Di tengah banjirnya informasi serta mudahnya manusia mengakses sebuah berita, ada baiknya kita sebagai umat Muslim memfilter diri sedini mungkin. Apalagi kita tengah hidup pada zaman di mana berita hoaks acap kali menjadi trending yang mewarnai linimasa media sosial yang sejatinya paling dekat dengan warganet.
Berita hoaks sendiri sejatinya bukanlah produk jurnalistik. Hoaks juga merupakan tindakan kriminal yang telah diatur sedemikian rupa oleh negara. Untuk itu, agar produk berita yang dihasilkan insan pers memiliki kualitas isi dan juga memberi maslahat, ada baiknya pakem-pakem dalam kaidah fikih menjadi rujukan yang relevan di masa kini.
Dalam kitab Majmu’ah Buhuts Fiqhiyyah karya Abdul Karim Zaidan, terdapat beberapa kriteria batasan dalam kebebasan pers. Antara lain batasan umum yang mengikat semua hak yang bermuara pada kemasalahatan luas, bukan bertujuan pamer atau melecehkan dan membongkar aib orang lain demi keuntungan tertentu, menjunjung tinggi akidah dan akhlak, dan tidak melecehkan privasi orang lain.

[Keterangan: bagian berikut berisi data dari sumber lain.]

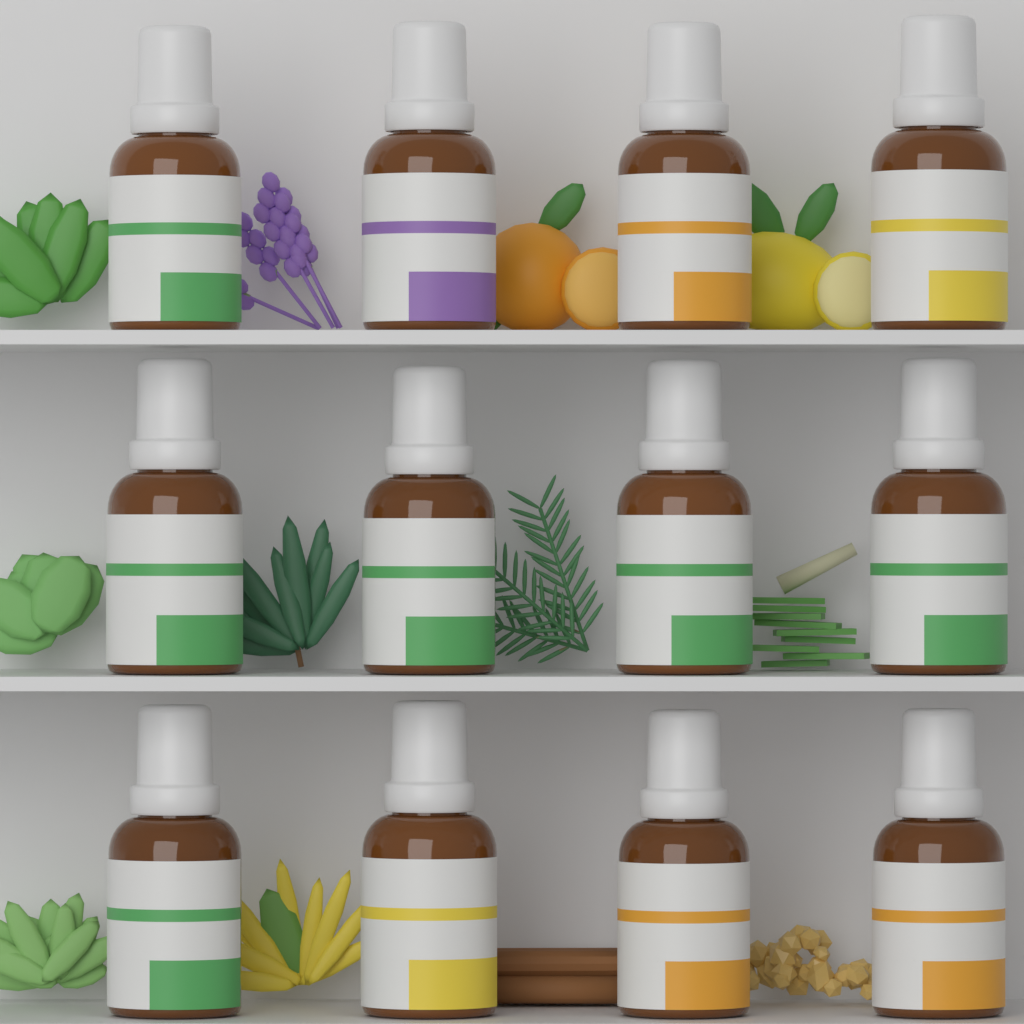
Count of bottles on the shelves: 12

Menurut beliau, kebebasan tidak boleh dibela lagi apabila sudah dimanfaatkan untuk hal-hal yang negatif dan cenderung desdruktif. Pers tidak boleh kehilangan kebebasan bersuara, namun pers juga tidak boleh menghilangkan suara dan hak khalayak ataupun narasumber yang berada dalam posisi terzalimi.